ルートを選ぶ際になかなか決まらないことがある。チベットに向かったときも、行けるの?行けないの?と宙にぶらさがったような心地で進むことを決断した。そういうときは情報収集の時間も含め、悩んでいる期間が多い。ただ今回は悩むことなくすっと決まった。インドは時期的に最凶に暑くて自転車で走る気がしないし、いずれにせよ飛行機を使うならトルコに行こう、と。直観がトルコだと告げており、後はその選択が間違っていないことを確認する作業をしただけ。5月にトルコにいるならば、この夏は季節的にもヨーロッパに行くしかない。一連の思考はすんなりと心の枠の中に収まった。
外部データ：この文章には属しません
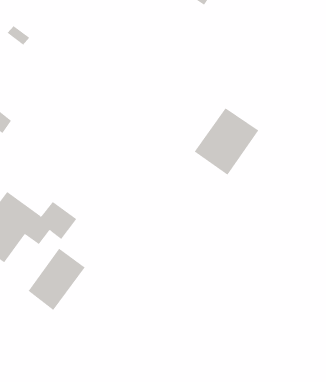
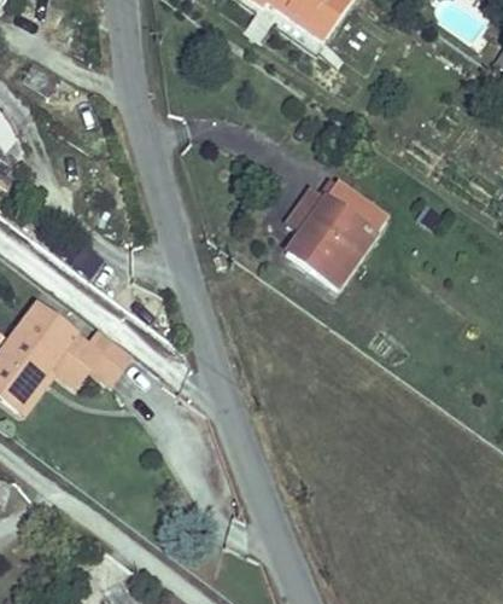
building: [28,248,85,311] -> none

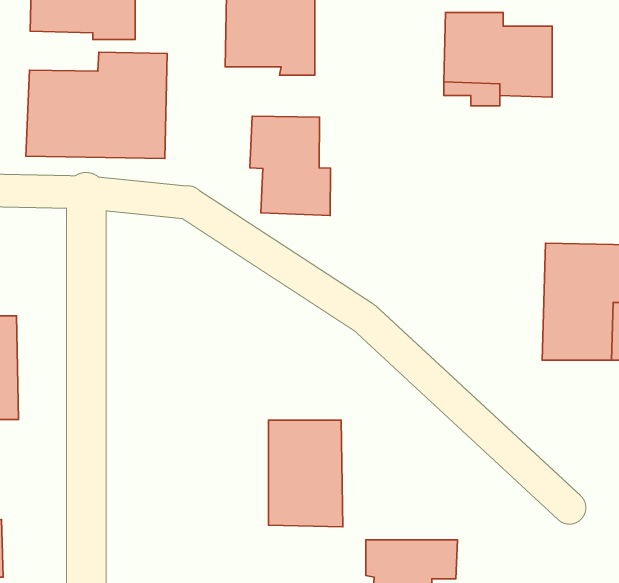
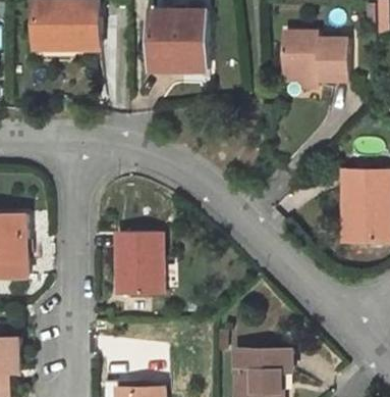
building: [26,52,167,158] -> none
building: [250,116,331,216] -> none
building: [268,420,343,527] -> [116,231,161,295]

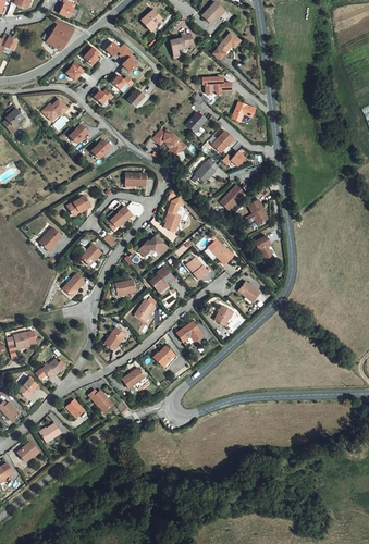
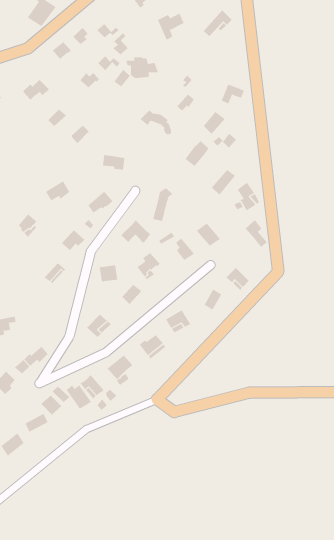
building: [200,75,232,96] -> [126,57,159,78]

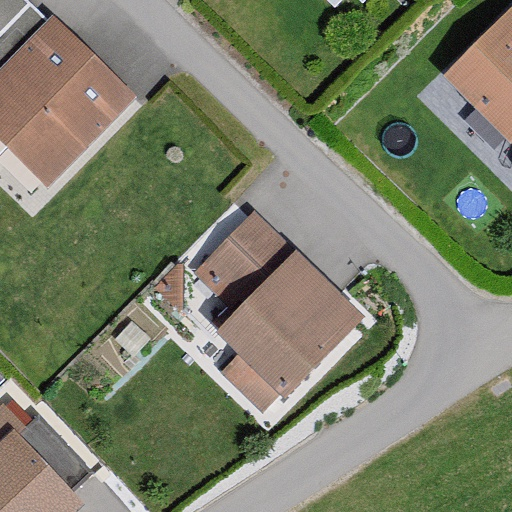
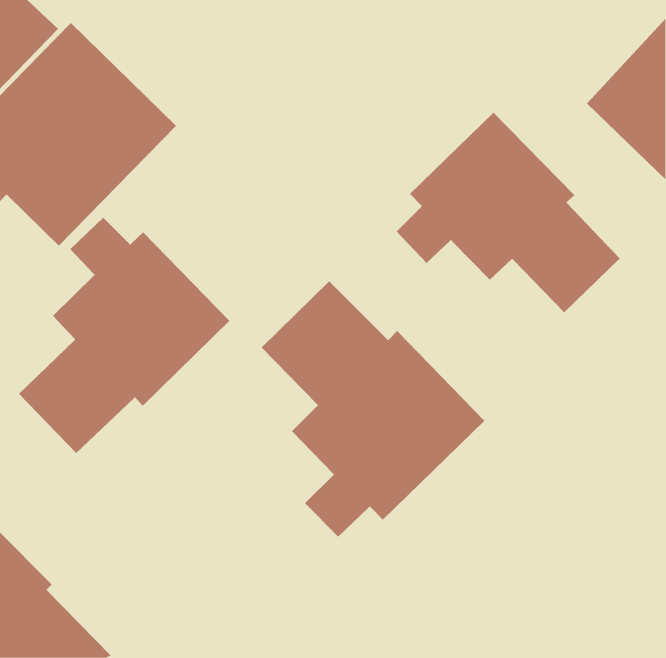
building: none -> [396,112,621,313]
building: none -> [18,217,230,454]

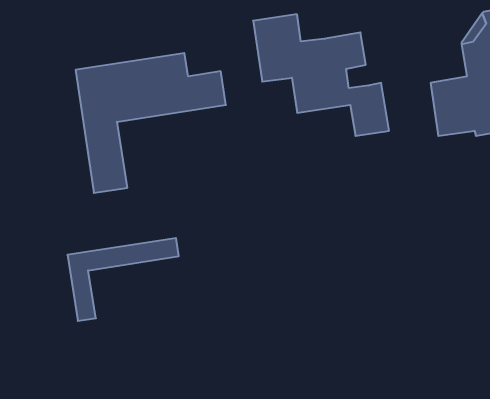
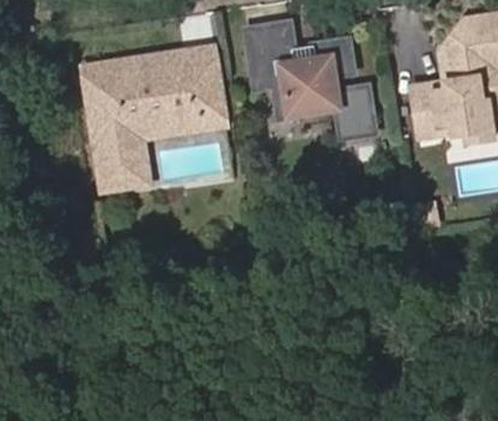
building: none -> [81,45,218,81]
building: [67,238,179,321] -> [122,108,225,184]

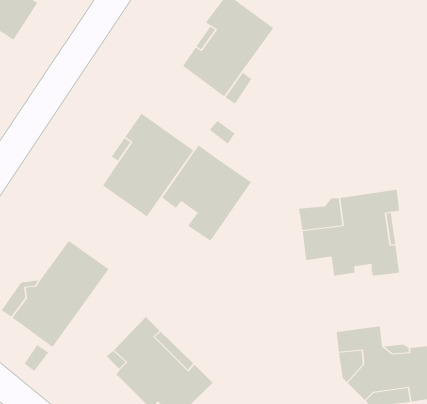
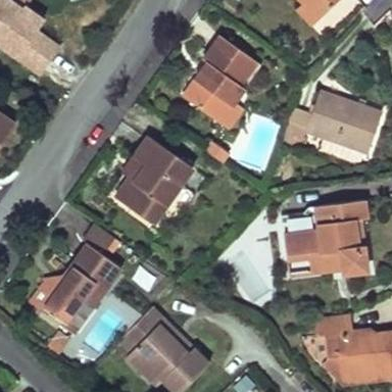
building: none -> [282,91,382,160]
building: [162,144,252,241] -> none

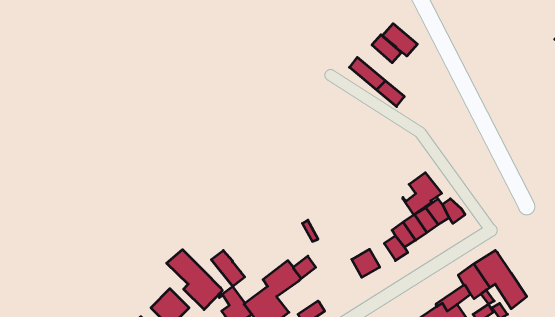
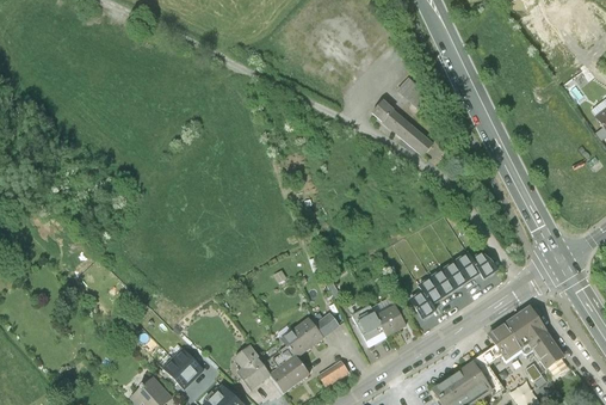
building: [383,24,417,56] -> none
building: [403,173,442,215] -> none
building: none -> [352,305,387,345]
building: [167,250,222,310] -> none
building: [211,250,245,286] -> none

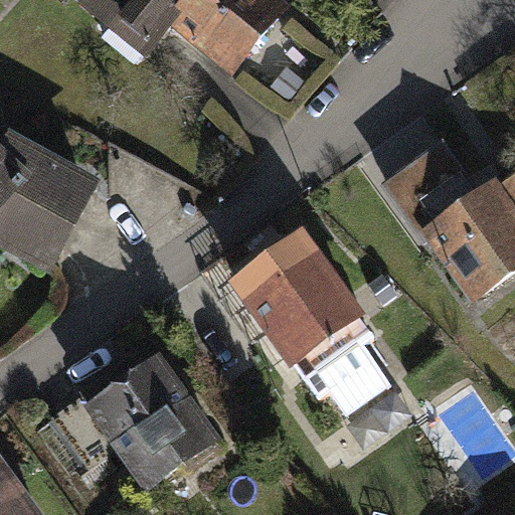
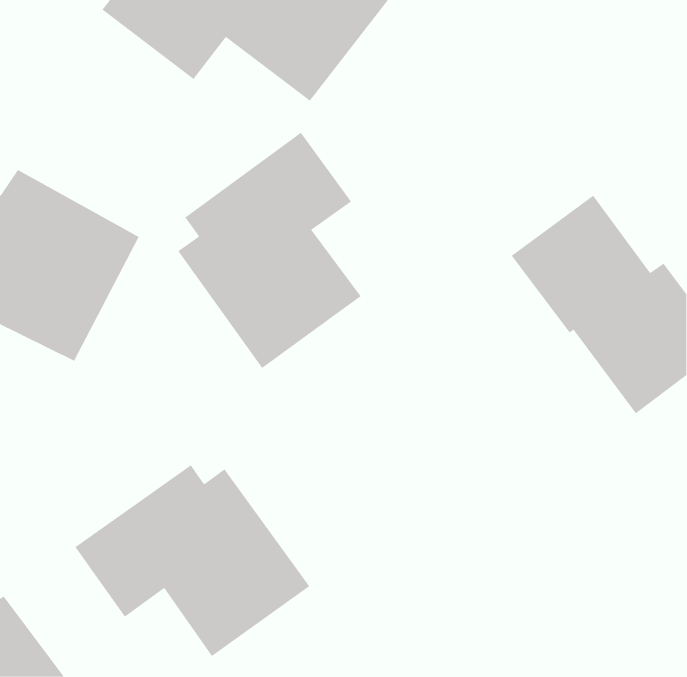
building: none -> [177,132,361,369]
building: [218,216,369,386] -> none

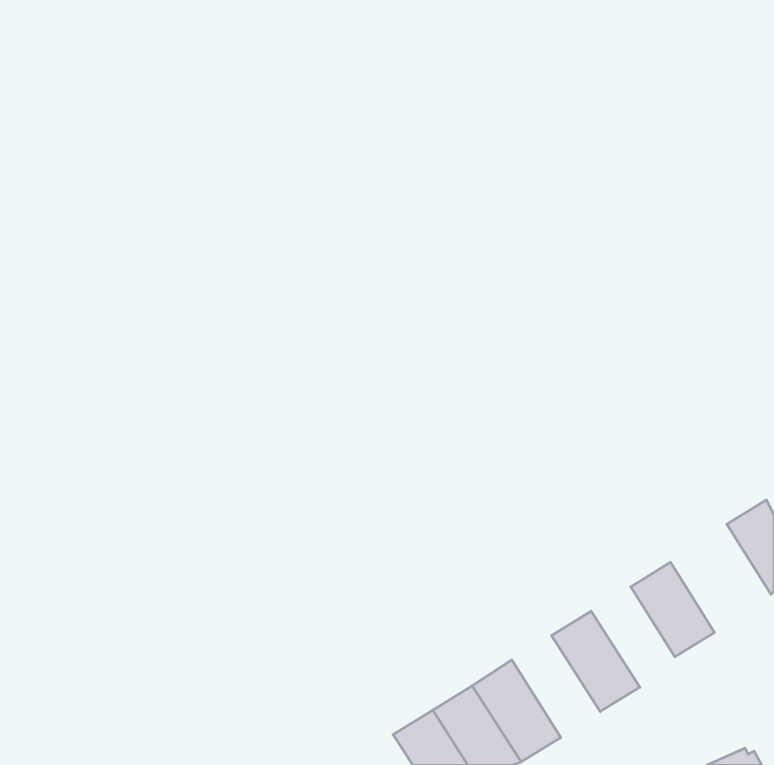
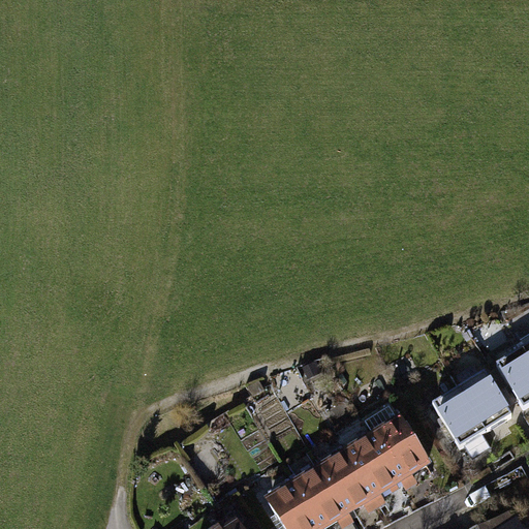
building: none -> [455,365,510,429]
building: none -> [347,431,407,500]

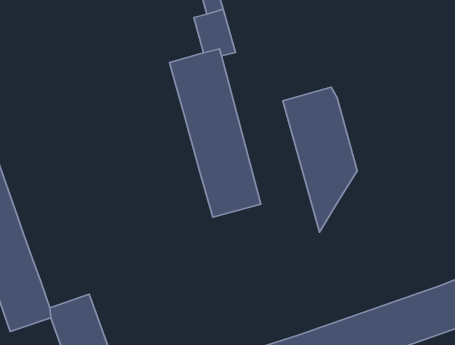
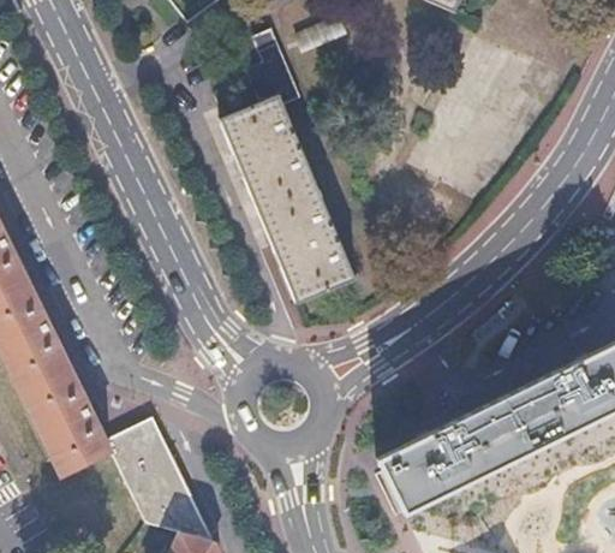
building: [283,87,357,232] -> none

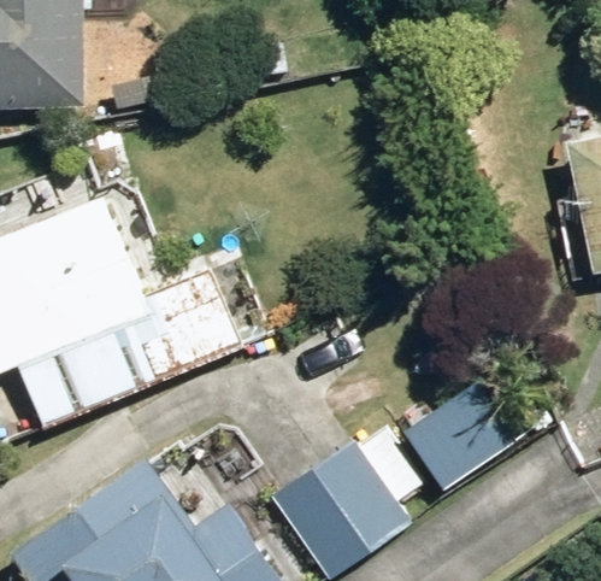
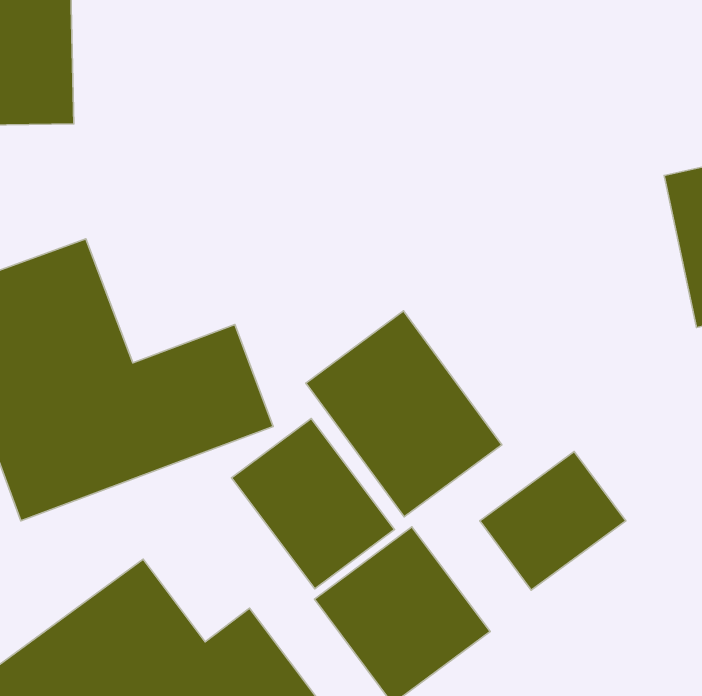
building: none -> [306,311,502,517]
building: none -> [232,418,394,589]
アジアとヨーロッパの中継地であり続けたトルコ。親日と評判のトルコ。世界3大料理の地であるトルコ。地理的にも人種的にも食的にも以前から気になっていた場所。だからこそ数ある選択肢から此処を選ぶことに躊躇いはなく、わくわく出来た(8月なら友人と合流出来る可能性があったので、その時期に行こうと予定していた。それは残念)。改めて調べてみると、5月は自転車旅するには気候が適しており、タイミングとして優れていた。そんなわけでネパールからトルコへの移動を決めた。

2011年5月18日にネパールのカトマンズから飛行機でアラブ首長国連邦のドバイまで移動。空港泊し、翌朝トルコのイスタンブールへ飛んだ。ドバイフライ(dubai fly)という航空会社を利用し、30kg分の預け荷物をエキストラで購入して計384ドル。エアアラビアの方が便の乗り継ぎが良くて安かったのだけれど、自転車がネックだった。ネット購入の場合はオーバーバッゲジは認めていないと書かれており、自転車の持ち込みが不可という噂があったので控えたのだ。

自転車は、中華東方航空で昆明からカトマンズに来たときと同様に、全く分解せずそのままの姿で空港カウンターに持って行ってみた。前キャリアが中国人の下手糞な溶接によってフレームから外せなくなっているので、タイヤを付けたままの方が衝撃に強いと考えてのこと。今回のドバイフライも、運が良かったのか、そのまま預かってくれた。有難い。

5月19日に無事にトルコの空港に到着した。懸念していたロストバゲッジと自転車の破損がなく、ホっと一息。数千円する防水バックに穴が開いて本来の意味をなさなくなっていたけど、自転車を載せてもらっていることを思えば許せてしまった。融通きかせてもらっているからね。

機内に預けるように仕分けていた荷物を自転車旅仕様に詰め込み直し、空港を散策。国際空港はその国の中でも最も先進的で綺麗なことが多く、国力の目安になる。イスタンブール市街から遠い方のサビハ空港だったのでおそらくは第二の空港になるのだが、カトマンズの猥雑な空気を残した空港からは一転、先進的な匂いがぷんぷんした。その匂いは今晩泊まる市街地までの道を自転車で走り出してからも変わることはなく、アジアから彼方の地へ来たことを実感させた。

道中では早速お茶に誘われ、船の移動でもお茶を御馳走になり、さらにアイス売りのおっちゃんにアイスを頂いた。ベトナム入国初日を彷彿させるような歓待に、先々への期待が膨らむばかりだった。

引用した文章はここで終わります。